Our theme for the month of March is “cities.”
When I think about cities I think about sewers. I think about water mains and electric services and road repaving projects.
It wasn’t always this way; when I was a kid all I thought of was traffic and people. Growing up in rural Oregon, cities were very foreign and intimidating. I gave almost no thought to the services and communities that can make cities more convenient, to Young Lillie it was just too daunting.
Adult Lillie still finds cities daunting, but for different reasons. At my day job as an engineer for the local utility, I live by the motto “don’t do work in the city if you don’t have to,” and it’s probably not for the reasons you would think. It’s not because it’s unsafe, or too busy, or because traffic control is a nightmare (though all of those things might also be true). It’s because after decades of adding more and more infrastructure, there’s just no place to put anything new.
Most things people don’t even notice—gas mains are occasionally marked with a valve box, underground electric has handholds every 500 feet that you wouldn’t notice if you weren’t tripping over them, and we only notice sanitary manholes when they’re adjacent to a pothole. Fire hydrants are probably the most visible marker of the spaghetti-mess of utilities, and even those are so mundane I bet you can’t remember the last hydrant you saw.
But for me, for forty hours of my week, that tangled web consumes my every moment. There are lots of little nuances that make my job complex in general, and are only more challenging within the city limits where finding a place to run a new gas main feels like sending a camel through the eye of a needle.
Recently, I was handed a partially complete project in the city of Rochester, where I work. My supervisor said “the drawing is easy, the work will be a nightmare.” She was right. Every two weeks I attend a meeting with eight different utilities, the city, the highway department, and a handful of others. We always have some conflict to discuss, and no one ever leaves very happy with our outcomes.
Today, I got called out to the job site to answer some questions, and was struck by how truly brilliant the infrastructure is. Sure, it’s a pain in the butt to make changes, but how wild is it that thousands of people have water and power, sewers and phone lines and fiber, just quietly working right under their feet? Despite the chaos that I looked down at in my tie-in hole, I was impressed to think so many resources are right at our fingertips, and most people don’t have to lift a finger to make it possible.
It’s so different from how I grew up, where I remember the summer my dad repaired our septic leach field because everything smelled terrible and I couldn’t use the toilet at our house for a week. Even this year, when I went home for Christmas, there was a leak in our water line somewhere so we only had water in the house for an hour or so a day, trying to conserve the little water we had in our cistern.
Gas service, trash service, and fire hydrants were only dreamt of in my small farming community, and more than once we were without power for days on end. It was normal for us, but I can’t help but notice how convenient it is to be able to turn on my shower whenever I want and not worry about taking my trash to the dump myself.

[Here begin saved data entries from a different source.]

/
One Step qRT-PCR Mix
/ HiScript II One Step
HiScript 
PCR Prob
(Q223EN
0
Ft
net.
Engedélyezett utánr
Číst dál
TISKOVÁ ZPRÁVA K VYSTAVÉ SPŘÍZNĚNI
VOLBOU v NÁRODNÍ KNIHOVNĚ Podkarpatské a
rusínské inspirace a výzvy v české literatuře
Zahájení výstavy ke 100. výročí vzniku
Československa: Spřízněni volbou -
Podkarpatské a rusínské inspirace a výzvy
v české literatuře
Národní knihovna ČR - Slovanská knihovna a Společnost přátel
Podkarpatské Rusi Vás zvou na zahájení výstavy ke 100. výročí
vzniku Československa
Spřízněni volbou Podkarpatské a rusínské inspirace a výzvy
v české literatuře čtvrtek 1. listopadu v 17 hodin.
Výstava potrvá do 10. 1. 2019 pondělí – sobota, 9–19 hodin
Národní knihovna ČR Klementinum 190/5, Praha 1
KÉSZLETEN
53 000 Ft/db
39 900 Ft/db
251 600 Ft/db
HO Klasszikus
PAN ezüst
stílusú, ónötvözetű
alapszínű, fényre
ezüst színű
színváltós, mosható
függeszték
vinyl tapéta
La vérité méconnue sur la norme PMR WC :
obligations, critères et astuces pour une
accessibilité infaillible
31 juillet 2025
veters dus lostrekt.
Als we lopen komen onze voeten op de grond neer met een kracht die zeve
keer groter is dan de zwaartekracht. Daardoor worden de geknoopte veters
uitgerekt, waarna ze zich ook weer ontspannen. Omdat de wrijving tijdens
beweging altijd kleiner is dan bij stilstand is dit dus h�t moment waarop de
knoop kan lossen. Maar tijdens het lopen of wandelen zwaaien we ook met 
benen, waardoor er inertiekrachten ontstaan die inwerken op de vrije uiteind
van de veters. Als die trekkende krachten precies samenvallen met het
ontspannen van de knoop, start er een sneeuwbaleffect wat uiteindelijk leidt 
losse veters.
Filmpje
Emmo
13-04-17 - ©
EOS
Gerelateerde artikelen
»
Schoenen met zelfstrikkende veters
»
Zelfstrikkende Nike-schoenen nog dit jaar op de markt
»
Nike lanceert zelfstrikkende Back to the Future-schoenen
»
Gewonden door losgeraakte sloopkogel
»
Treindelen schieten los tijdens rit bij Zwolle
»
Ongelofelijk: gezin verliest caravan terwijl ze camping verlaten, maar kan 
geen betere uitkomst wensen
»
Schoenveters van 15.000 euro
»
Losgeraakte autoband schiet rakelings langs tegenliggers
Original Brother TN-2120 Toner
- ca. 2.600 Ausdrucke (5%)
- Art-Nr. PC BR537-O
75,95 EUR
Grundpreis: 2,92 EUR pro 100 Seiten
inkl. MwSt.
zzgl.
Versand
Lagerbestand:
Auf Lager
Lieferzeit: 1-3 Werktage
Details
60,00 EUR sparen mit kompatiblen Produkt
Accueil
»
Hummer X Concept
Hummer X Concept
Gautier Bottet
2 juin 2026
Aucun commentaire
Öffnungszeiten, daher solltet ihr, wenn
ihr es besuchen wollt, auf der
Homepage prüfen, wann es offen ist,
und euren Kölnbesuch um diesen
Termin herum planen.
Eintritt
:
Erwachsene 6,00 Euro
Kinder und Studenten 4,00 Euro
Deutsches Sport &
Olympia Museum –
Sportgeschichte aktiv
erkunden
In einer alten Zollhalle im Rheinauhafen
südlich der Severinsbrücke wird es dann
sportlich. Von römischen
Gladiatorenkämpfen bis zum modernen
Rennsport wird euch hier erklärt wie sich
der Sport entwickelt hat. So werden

Undeniably, there is plenty of city infrastructure that could do with some improvement: the urban heat islands created by the concrete jungles, the increased carbon emissions from idling vehicles, the lack of public transportation, hostile architecture designed to make trouble for people experiencing homelessness, to name a few things. And don’t get me wrong, a lot would have to change for me to abandon my “don’t do work in the city” mantra.
But there are lots of things in cities that we don’t notice until they go wrong. They’re hidden beneath the streets and working diligently behind the scenes, easy to be taken for granted.

Lillie grew up on a forty-acre hay farm in Central Oregon, making the trek to Michigan to study mechanical engineering and sustainability. After graduating in 2020, she moved to Rochester, NY, where her day job as an engineer for the local gas utility funds her outdoor adventures, love of books, various craft projects, and investment in her new community.
What an interesting perspective! Thank you, Lillie, for opening our eyes to the systems and people that keep our cities running that we tend to take for granted.